The rally, organized by Captain Julie Eaton, also drew Governor Janet Mills, U.S. Senator Susan Collins, Congresswoman Chellie Pingree and Congressman Jared Golden, a representative for former governor Paul LePage and State Senate President Troy Jackson, who spoke alongside lobstermen from Stonington, Winter Harbor and North Haven, Stonington Town Manager Kathleen Billings, Marie Hutchinson of the Island Fishermen’s Wives Association and local students. A representative from Senator Angus King’s office also attended, as did local state representatives.
“It’s important,” Eaton said, as people streamed to the fish pier from land and water. “Our voice matters.”
The National Oceanic and Atmospheric Administration, or NOAA, has proposed regulations to reduce trap lines by up to 50 percent to prevent entanglements by North Atlantic right whales, a federally listed endangered species since 1970.
But hundreds of Maine lobstermen signed a petition at the rally declaring they had never seen a right whale in the Gulf of Maine.
“It is now time for NOAA to listen to you,” Sen. Collins said, promising, with the rest of the delegation, to press President Trump to address the new rules. The Maine delegation has already written him asking him to intervene in the implementation of the new regulations.
Members of the political delegation learned more about the science behind lobster fishing and right whales at the Maine Center for Coastal Fisheries before arriving at the rally.
Warming ocean waters have turned right whales in search of food northward from the Gulf of Maine, to Canada, and right whale entanglements with trap lines are overwhelmingly in Canadian waters, Collins said she’d learned. There have been six reported right whale deaths in Canada this year, and no reported entanglements in Maine waters for the last three years.
“Food for right whales is increasingly not ever found in waters where Maine fishermen are fishing,” Collins said before taking the podium. “Particularly at the depths lobstermen lay their traps. It just doesn’t make sense to me.”
For the lobstermen who spoke at the rally, the proposed new rules, which would mean increasing the number of traps on a trawl line or reducing the number of traps they fish, are just one more layer of regulations being handed down from above.

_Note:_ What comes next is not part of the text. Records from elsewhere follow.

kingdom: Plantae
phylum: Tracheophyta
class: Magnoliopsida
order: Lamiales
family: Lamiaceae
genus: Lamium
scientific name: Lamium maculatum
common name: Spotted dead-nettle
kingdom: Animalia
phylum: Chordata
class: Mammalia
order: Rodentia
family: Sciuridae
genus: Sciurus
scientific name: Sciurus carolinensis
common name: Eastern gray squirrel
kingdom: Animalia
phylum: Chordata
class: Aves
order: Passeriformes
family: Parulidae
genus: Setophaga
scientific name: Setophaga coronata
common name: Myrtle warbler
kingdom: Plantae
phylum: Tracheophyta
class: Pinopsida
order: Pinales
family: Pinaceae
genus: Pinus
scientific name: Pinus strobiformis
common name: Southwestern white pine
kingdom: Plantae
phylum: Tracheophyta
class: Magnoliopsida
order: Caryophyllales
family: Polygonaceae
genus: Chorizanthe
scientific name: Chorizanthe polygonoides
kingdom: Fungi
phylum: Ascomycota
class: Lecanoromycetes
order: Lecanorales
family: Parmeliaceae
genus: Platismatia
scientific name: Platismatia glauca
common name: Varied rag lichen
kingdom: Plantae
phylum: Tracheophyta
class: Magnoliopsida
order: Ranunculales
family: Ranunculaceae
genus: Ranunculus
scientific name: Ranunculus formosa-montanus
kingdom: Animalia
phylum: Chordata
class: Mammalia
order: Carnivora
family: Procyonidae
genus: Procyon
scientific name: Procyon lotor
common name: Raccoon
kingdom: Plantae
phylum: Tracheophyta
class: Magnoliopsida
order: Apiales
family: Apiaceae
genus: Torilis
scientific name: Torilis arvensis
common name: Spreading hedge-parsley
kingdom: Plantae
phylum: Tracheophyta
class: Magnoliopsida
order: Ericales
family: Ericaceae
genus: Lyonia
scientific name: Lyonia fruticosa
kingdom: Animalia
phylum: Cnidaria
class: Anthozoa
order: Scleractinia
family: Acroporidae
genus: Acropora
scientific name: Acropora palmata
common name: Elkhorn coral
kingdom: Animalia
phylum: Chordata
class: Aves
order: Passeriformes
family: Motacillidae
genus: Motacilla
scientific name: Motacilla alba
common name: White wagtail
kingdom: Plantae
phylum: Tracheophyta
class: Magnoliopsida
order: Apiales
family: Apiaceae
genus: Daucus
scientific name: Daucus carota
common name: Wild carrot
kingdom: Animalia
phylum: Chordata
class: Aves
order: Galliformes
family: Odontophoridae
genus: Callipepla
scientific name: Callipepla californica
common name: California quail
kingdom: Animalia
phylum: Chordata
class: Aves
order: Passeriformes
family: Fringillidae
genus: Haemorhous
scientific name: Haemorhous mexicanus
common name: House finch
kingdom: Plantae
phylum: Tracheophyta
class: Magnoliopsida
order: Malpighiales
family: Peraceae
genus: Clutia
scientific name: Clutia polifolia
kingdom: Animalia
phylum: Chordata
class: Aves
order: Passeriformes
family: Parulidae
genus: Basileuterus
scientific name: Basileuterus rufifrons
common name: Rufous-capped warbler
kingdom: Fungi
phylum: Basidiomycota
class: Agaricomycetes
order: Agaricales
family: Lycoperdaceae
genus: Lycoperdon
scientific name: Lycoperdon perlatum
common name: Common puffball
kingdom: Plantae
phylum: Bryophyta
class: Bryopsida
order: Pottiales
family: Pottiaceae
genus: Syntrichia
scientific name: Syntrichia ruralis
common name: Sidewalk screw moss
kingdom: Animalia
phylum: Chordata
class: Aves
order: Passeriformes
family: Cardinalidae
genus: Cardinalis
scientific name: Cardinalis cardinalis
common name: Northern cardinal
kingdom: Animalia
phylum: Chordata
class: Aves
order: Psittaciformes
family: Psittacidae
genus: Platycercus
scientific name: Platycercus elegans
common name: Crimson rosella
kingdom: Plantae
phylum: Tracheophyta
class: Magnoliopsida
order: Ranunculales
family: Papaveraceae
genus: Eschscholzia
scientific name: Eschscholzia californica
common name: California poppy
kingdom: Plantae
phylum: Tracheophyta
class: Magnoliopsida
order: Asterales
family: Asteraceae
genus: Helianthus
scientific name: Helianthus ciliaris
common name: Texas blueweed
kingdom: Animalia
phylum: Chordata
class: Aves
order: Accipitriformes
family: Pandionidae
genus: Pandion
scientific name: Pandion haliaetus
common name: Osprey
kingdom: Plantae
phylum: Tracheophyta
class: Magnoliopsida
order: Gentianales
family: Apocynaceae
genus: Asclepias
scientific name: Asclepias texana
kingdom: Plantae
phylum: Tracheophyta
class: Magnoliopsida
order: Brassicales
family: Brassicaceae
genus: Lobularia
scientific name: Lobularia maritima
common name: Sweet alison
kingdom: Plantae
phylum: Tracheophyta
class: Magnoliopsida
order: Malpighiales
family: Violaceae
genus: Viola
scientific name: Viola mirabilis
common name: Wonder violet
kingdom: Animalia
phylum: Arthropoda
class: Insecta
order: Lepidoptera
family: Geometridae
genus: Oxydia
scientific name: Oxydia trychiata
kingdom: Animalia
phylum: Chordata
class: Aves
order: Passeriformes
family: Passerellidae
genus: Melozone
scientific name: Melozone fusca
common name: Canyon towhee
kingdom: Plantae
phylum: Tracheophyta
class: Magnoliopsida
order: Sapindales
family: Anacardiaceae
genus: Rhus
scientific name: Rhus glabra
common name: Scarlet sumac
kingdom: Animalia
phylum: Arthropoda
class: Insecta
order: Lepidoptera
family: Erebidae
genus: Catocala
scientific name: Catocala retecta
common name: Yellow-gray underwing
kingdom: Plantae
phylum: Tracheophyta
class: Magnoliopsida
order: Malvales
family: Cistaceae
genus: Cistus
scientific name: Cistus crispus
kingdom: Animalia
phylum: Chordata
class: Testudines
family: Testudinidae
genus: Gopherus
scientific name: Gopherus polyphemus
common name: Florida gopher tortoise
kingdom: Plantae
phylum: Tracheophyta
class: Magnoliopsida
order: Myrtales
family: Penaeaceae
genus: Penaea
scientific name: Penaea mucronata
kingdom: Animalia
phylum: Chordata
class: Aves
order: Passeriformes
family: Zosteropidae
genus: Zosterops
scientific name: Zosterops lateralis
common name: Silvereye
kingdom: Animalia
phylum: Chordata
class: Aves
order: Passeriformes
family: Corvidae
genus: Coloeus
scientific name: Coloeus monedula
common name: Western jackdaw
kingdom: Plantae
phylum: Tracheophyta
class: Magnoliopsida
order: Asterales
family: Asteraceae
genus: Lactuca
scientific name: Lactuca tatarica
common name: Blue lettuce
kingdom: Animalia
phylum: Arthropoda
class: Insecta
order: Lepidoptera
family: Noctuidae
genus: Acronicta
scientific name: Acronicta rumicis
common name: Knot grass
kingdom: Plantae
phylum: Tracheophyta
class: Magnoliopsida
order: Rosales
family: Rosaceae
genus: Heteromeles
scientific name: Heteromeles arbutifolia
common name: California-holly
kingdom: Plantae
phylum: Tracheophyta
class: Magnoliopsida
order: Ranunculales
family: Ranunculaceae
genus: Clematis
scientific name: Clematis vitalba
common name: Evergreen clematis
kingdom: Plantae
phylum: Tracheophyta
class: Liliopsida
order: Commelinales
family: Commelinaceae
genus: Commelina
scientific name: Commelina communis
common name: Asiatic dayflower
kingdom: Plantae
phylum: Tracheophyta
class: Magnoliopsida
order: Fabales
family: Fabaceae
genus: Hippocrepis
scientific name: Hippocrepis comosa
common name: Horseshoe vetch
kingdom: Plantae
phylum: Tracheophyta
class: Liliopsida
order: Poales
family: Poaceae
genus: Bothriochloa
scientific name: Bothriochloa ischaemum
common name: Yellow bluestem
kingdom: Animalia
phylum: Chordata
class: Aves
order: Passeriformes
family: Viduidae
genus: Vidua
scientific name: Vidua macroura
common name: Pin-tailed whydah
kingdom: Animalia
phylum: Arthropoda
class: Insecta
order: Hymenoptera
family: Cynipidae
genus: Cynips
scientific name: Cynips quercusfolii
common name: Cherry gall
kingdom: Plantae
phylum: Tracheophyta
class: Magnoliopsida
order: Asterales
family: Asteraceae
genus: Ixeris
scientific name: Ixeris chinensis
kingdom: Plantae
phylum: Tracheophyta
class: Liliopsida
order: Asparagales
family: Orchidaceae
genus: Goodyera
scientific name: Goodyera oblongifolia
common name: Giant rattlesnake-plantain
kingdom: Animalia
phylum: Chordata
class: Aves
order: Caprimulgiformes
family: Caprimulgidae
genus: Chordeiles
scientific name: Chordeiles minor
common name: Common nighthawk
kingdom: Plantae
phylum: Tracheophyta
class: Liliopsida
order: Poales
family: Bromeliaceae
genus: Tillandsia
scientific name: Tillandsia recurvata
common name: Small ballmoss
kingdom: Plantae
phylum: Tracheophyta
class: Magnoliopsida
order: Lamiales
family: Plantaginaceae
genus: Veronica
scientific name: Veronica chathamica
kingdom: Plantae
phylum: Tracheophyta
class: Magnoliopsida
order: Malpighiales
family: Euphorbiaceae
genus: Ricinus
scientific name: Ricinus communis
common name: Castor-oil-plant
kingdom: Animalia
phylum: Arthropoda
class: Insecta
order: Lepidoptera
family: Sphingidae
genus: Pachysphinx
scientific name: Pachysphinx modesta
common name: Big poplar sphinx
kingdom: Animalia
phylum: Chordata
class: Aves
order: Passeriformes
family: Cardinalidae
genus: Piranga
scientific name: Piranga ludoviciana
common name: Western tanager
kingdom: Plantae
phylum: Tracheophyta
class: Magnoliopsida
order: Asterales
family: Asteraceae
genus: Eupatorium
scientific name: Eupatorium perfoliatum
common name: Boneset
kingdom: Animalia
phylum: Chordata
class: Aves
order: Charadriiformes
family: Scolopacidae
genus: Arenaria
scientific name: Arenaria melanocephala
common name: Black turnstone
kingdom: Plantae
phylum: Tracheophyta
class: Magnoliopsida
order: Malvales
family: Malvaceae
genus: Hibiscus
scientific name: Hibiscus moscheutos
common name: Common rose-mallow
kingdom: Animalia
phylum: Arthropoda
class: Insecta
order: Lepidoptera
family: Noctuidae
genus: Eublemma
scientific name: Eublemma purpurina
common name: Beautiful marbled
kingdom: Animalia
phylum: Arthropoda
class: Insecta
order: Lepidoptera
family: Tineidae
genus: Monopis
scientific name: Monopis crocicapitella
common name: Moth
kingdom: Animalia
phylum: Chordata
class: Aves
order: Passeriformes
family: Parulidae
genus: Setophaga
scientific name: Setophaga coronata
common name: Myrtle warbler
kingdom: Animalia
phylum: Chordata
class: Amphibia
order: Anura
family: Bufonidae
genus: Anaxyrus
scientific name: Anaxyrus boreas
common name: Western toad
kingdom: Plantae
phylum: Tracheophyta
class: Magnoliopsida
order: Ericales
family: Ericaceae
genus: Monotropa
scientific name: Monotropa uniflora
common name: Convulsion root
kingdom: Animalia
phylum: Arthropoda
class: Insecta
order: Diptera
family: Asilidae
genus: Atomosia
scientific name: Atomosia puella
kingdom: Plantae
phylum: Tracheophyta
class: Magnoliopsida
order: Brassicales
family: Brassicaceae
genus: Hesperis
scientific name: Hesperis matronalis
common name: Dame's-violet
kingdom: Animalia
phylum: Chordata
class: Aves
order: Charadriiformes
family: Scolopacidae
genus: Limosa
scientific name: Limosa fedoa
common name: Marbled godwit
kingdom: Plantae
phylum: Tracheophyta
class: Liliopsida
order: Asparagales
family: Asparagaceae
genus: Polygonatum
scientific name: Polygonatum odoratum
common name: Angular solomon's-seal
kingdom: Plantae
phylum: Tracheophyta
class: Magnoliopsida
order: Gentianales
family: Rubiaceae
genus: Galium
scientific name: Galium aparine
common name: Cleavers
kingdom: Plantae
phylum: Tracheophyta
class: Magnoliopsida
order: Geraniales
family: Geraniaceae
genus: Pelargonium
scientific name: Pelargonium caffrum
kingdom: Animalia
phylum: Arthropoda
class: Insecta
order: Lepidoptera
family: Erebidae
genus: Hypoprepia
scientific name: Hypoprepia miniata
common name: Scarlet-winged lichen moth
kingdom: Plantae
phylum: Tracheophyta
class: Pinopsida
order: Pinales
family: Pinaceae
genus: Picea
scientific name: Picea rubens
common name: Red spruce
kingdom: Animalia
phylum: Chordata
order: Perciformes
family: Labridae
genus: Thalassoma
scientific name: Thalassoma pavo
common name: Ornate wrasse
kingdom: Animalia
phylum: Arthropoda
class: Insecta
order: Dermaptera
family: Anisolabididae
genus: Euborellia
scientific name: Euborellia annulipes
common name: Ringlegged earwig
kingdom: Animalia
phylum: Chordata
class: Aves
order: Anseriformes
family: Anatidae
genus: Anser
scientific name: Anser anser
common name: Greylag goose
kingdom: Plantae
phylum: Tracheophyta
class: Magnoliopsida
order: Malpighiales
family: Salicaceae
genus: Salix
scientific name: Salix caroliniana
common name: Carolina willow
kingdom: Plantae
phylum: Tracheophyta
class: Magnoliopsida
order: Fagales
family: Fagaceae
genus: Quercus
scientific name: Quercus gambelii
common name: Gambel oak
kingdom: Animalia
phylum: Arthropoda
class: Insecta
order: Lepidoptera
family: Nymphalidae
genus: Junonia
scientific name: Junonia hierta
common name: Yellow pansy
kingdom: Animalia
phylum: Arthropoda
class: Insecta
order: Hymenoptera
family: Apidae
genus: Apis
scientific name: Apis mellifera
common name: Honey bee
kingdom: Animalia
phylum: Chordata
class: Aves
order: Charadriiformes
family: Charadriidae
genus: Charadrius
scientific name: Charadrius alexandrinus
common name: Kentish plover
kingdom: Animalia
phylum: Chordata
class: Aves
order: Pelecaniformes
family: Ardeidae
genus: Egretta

“Maine’s done its part for 20 years to help the right whale,” Stonington lobsterman Richard Larrabee Jr. said, noting that right whale populations have almost doubled since 1990.
Winter Harbor lobsterman Phil Torrey agreed. “We’ve done our part since day one,” he said.
The new rules come at a time when the lobster industry is dealing with a changing market and bait shortages, something Governor Mills addressed.
“These issues are difficult enough without the heavy hand of federal government trying to make life even harder for you and your families through misguided regulations, ones not even supported by data,” Mills said. “Maine’s lobster industry is a critical pillar of our state’s economy and it’s that way because of your hard work and that of generations before you.”
Congressman Jared Golden, the last to speak, has been speaking with local lobstermen and bringing their issues to Washington, D.C., earning him the nickname “Captain Ahab” on the House floor, he said.
“There’s no better voice about why it is that we truly believe, from the bottom of our hearts, that Maine lobstermen are not a part of the problem when it comes to the right whales than yourselves,” Golden told the lobstermen. “You’re the best advocates for yourselves.”